# [ABOUT THIS EXERCISE]
Which lines of the data below hold "Round"? Copy each of them.

# [PROVIDED INFORMATION]
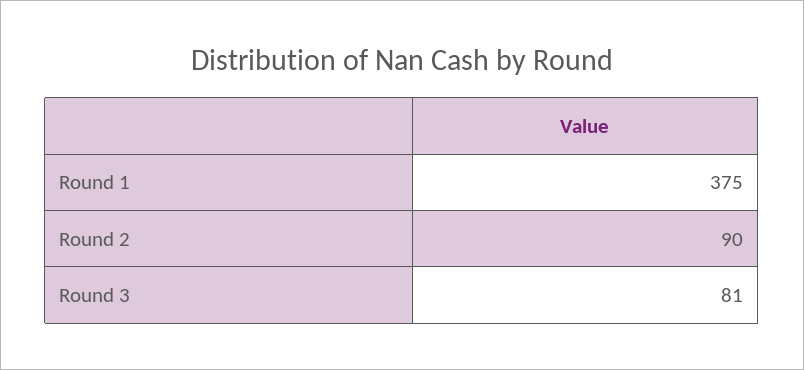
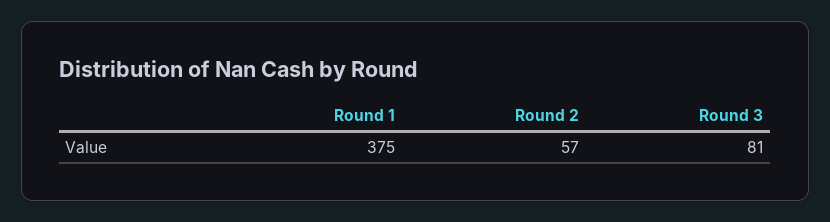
  {
    "Round 1": 375,
-   "Round 2": 90,
+   "Round 2": 57,
    "Round 3": 81
  }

# [RESULT]
    "Round 1": 375,
-   "Round 2": 90,
+   "Round 2": 57,
    "Round 3": 81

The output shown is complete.